Sans doute Rigaud assista-t-il aux somptueuses funérailles de son protecteur et ami en l'église Saint Roch et accompagna sa dépouille aux Jacobins. Alors que Mignard avait glorifié ses propres traits au sein d’une mise en scène ronflante rappelant ses charges, le jeune artiste catalan choisit de concentrer son talents sur l’expression pure dans un tableau tout emprunt d’une lumière diffuse et centralisée sur le modèle, laissant le reste du décor dans une atmosphère d’ombre propre aux peintres du nord. Si Mignard et Le Brun étaient notoirement en proie à une rivalité acharnée, Hyacinthe Rigaud sut garder leur amitié conjointe puisque c’est notamment Le Brun, rappelons-le, qui conseilla au catalan de ne point faire son voyage à Rome que son prix de 1682 autorisait, afin de se consacrer au portrait. Près de quarante ans après son œuvre, Rigaud aura d’ailleurs l’occasion de réunir les deux rivaux, non sans malice, au sein d’un dessus de porte que lui commandera François de Castanier [P.1363].
Pour que le jeune graveur Schmidt puisse réaliser une estampe dont on s’accorde à louer la qualité, le portrait de Mignard fut momentanément rendu à Rigaud sans sa bordure vers 1741 et s’y trouvait encore à la mort du catalan, comme il appert de la levée des scellés après la mort de Rigaud le 29 décembre 1743 (voir annexes).

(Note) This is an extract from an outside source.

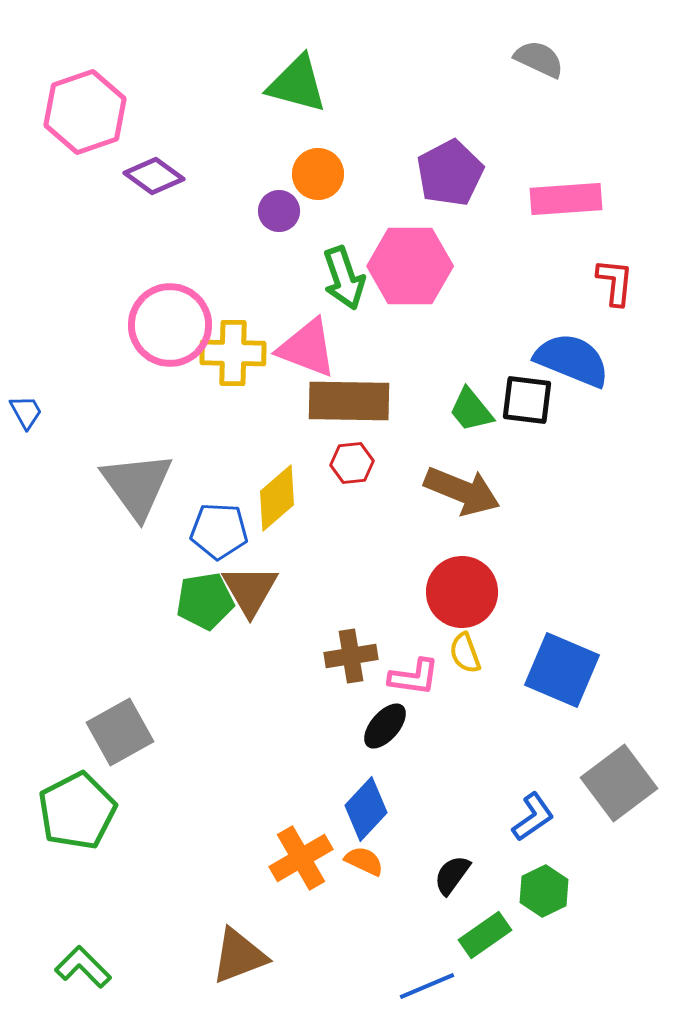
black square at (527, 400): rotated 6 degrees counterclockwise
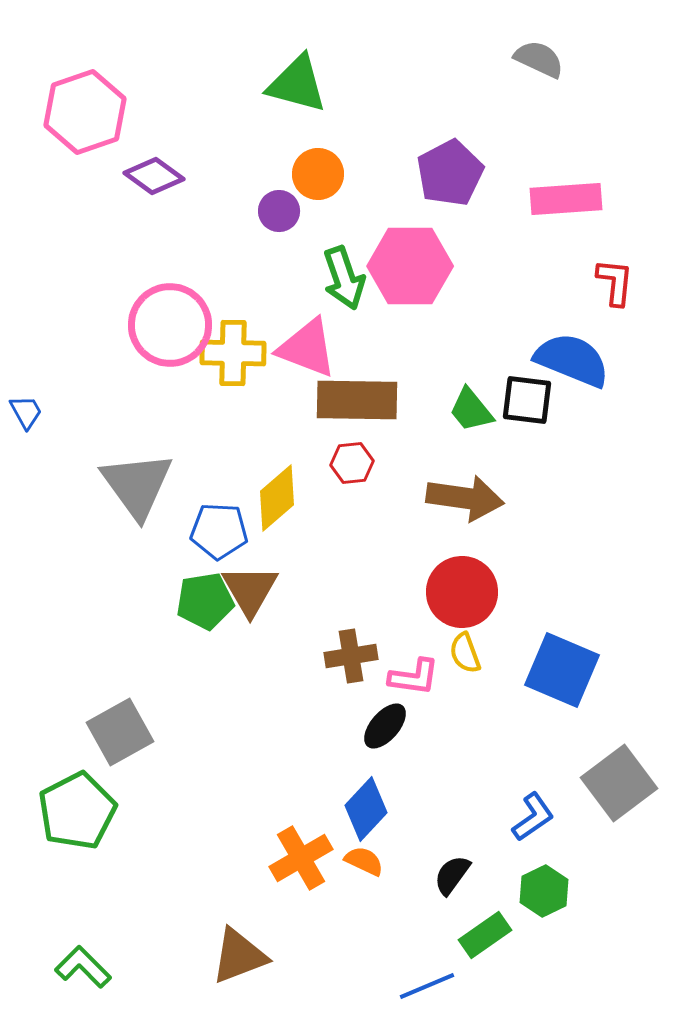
brown rectangle at (349, 401): moved 8 px right, 1 px up
brown arrow at (462, 491): moved 3 px right, 7 px down; rotated 14 degrees counterclockwise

L’Académie dépêcha donc le recteur Pierre-Jacques Cazes et le professeur Jean Restout pour venir récupérer le tableau. Le portrait se trouvait alors dans ce que les actes appellent la « salle aux tableaux, […] grande chambre ayant veue sur la cour de lad. maison ». Le récit nous informe sans doute à tort que, d’après Cazes et Restout, le portrait de Mignard constituait le morceau de réception à l’Académie de Rigaud (p. 54). En intégrant le dessin figurant Mignard à son exposition, Dominique Brême a pensé qu’il pouvait s’agir d’une œuvre autographe de Rigaud, ou du moins retouchée par lui après que Montmorency ait esquissé le travail et en ait été payé en 1708. Très vraisemblablement ce dessin fut-il élaboré en vue de la transposition du portrait de Mignard à la gravure par Georg Friedrich Schmidt (1712-1775) pour sa réception à l’Académie en 1741, nous venons de le voir. Les relations entre Rigaud et Schmidt furent, comme l’on sait, très étroites à l’instar de celles que le peintre entretenait avec le graveur Wille : « Ce fut Hyacinthe Rigaud qui décida de sa fortune. […] Encouragé par la bienveillance et les bontés de l’illustre peintre, il s’ouvrit à lui son ardent désir d’arriver, de la confiance qu’il se croyait en droit d’avoir en lui-même, de sa conviction qu’il ne lui manquait qu’une occasion pour se montrer un graveur absolument supérieur » (Portalis). D’ailleurs, c’est sur les instances de ses amis, et après le succès de sa première œuvre d’après Rigaud, le portrait gravé du comte d’Évreux, que Schmidt résolu d’entrer à l’Académie. Parce qu’il était protestant, c’est encore Rigaud qui fit intervenir le contrôleur général Orry : « Messieurs, Monsieur Schmidt, graveur a supplié le roi de faire, en sa faveur, une exception à la loi qui défend de recevoir aucun protestant dans les Académies royales, et de permettre qu’il se présente dans l’Académie de peinture et de sculpture. Sa Majesté, ayant égard au mérite particulier de M. Schmidt connu pour s’être distingué dans la gravure, approuve sa demande […] » (Lettre d’Orry à l’Académie du 3 mai 1742 citée dans Crayen, 1789). Le morceau de réception fut achevé en 1744.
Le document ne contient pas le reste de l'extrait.